_Task prompt_:
Copy every record exactly, and keep the pictures out.

(Page-level text extractions)
********************
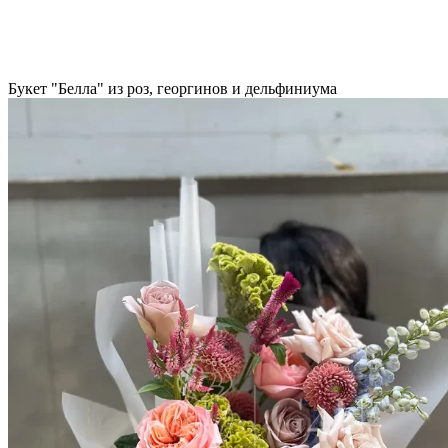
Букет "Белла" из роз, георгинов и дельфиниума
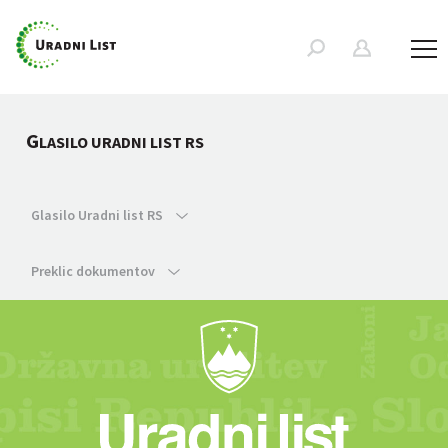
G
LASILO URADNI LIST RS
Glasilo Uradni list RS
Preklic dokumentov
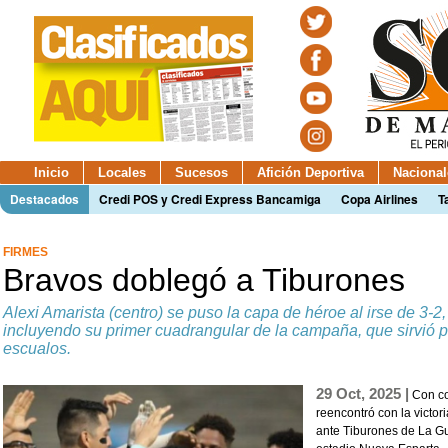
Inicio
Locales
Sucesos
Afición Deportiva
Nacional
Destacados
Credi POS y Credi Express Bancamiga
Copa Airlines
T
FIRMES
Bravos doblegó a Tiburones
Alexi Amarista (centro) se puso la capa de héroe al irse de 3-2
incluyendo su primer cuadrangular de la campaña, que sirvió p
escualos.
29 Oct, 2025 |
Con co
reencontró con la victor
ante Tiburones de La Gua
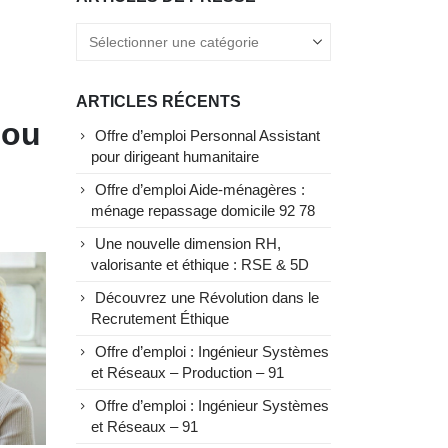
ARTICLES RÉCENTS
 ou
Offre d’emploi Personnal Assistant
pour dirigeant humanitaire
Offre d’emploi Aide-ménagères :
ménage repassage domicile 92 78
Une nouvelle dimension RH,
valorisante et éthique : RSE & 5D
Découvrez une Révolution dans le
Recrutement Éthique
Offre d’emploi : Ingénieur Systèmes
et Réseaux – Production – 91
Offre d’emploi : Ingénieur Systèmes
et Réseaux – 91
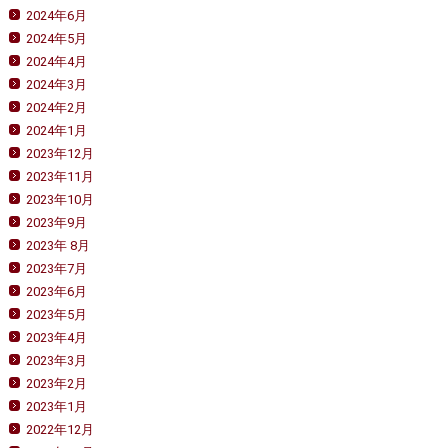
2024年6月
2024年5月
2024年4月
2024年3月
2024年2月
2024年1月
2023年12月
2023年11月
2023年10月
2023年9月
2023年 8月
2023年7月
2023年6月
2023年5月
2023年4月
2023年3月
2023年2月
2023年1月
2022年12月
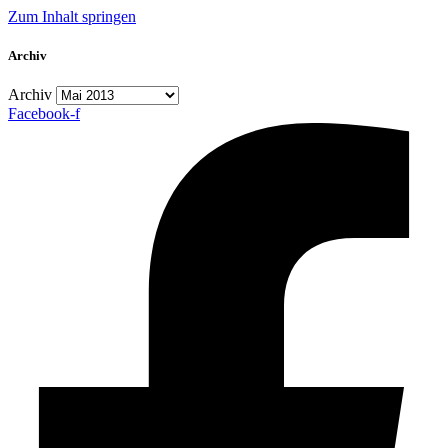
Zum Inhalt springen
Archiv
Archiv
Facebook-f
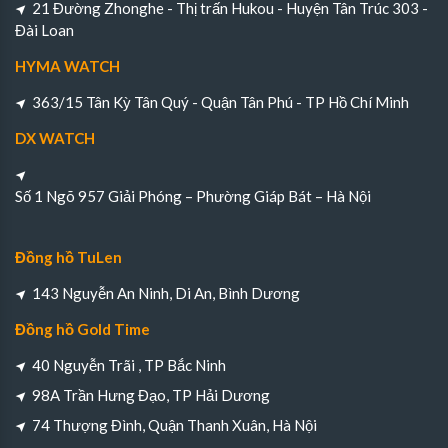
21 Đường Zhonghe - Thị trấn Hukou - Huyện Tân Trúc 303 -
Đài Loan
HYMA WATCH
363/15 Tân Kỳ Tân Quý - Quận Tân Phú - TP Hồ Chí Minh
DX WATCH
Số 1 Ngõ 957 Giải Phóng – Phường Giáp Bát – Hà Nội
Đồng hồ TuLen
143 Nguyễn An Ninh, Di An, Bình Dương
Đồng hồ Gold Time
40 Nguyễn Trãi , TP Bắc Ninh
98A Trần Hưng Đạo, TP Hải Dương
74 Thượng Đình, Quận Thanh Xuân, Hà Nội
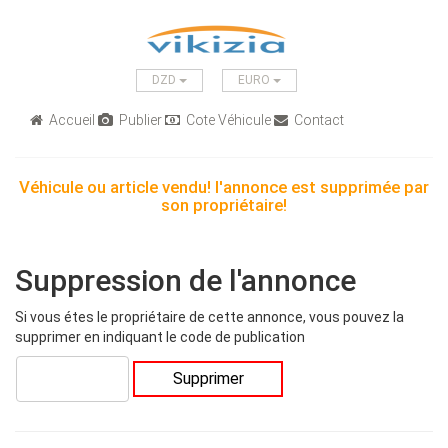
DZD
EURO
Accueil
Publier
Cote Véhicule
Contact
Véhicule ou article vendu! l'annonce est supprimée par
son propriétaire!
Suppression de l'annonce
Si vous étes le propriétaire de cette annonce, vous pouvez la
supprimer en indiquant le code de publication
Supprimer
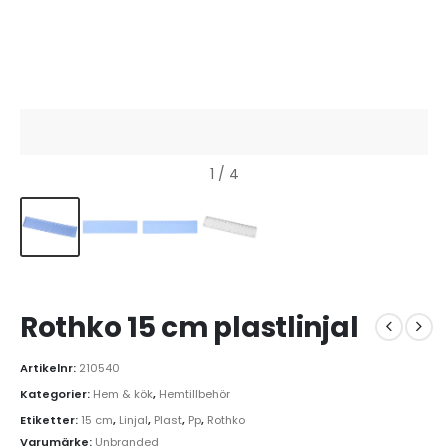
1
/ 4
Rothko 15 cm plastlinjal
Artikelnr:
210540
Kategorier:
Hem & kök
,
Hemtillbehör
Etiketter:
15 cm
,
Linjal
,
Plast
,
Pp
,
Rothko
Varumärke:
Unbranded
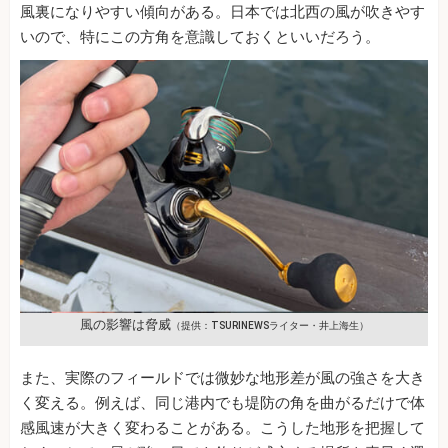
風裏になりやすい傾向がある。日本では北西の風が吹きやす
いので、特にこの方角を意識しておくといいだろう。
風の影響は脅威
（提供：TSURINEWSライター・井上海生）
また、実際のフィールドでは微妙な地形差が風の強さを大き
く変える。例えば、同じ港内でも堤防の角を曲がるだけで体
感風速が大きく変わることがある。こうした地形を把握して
********************
_Written answer_:
Букет "Белла" из роз, георгинов и дельфиниума
G
LASILO URADNI LIST RS
Glasilo Uradni list RS
Preklic dokumentov
Inicio
Locales
Sucesos
Afición Deportiva
Nacional
Destacados
Credi POS y Credi Express Bancamiga
Copa Airlines
T
FIRMES
Bravos doblegó a Tiburones
Alexi Amarista (centro) se puso la capa de héroe al irse de 3-2
incluyendo su primer cuadrangular de la campaña, que sirvió p
escualos.
29 Oct, 2025 |
Con co
reencontró con la victor
ante Tiburones de La Gua
ARTICLES RÉCENTS
 ou
Offre d’emploi Personnal Assistant
pour dirigeant humanitaire
Offre d’emploi Aide-ménagères :
ménage repassage domicile 92 78
Une nouvelle dimension RH,
valorisante et éthique : RSE & 5D
Découvrez une Révolution dans le
Recrutement Éthique
Offre d’emploi : Ingénieur Systèmes
et Réseaux – Production – 91
Offre d’emploi : Ingénieur Systèmes
et Réseaux – 91
2024年6月
2024年5月
2024年4月
2024年3月
2024年2月
2024年1月
2023年12月
2023年11月
2023年10月
2023年9月
2023年 8月
2023年7月
2023年6月
2023年5月
2023年4月
2023年3月
2023年2月
2023年1月
2022年12月
Zum Inhalt springen
Archiv
Archiv
Facebook-f
21 Đường Zhonghe - Thị trấn Hukou - Huyện Tân Trúc 303 -
Đài Loan
HYMA WATCH
363/15 Tân Kỳ Tân Quý - Quận Tân Phú - TP Hồ Chí Minh
DX WATCH
Số 1 Ngõ 957 Giải Phóng – Phường Giáp Bát – Hà Nội
Đồng hồ TuLen
143 Nguyễn An Ninh, Di An, Bình Dương
Đồng hồ Gold Time
40 Nguyễn Trãi , TP Bắc Ninh
98A Trần Hưng Đạo, TP Hải Dương
74 Thượng Đình, Quận Thanh Xuân, Hà Nội
DZD
EURO
Accueil
Publier
Cote Véhicule
Contact
Véhicule ou article vendu! l'annonce est supprimée par
son propriétaire!
Suppression de l'annonce
Si vous étes le propriétaire de cette annonce, vous pouvez la
supprimer en indiquant le code de publication
Supprimer
1
/ 4
Rothko 15 cm plastlinjal
Artikelnr:
210540
Kategorier:
Hem & kök
,
Hemtillbehör
Etiketter:
15 cm
,
Linjal
,
Plast
,
Pp
,
Rothko
Varumärke:
Unbranded
風裏になりやすい傾向がある。日本では北西の風が吹きやす
いので、特にこの方角を意識しておくといいだろう。
風の影響は脅威
（提供：TSURINEWSライター・井上海生）
また、実際のフィールドでは微妙な地形差が風の強さを大き
く変える。例えば、同じ港内でも堤防の角を曲がるだけで体
感風速が大きく変わることがある。こうした地形を把握して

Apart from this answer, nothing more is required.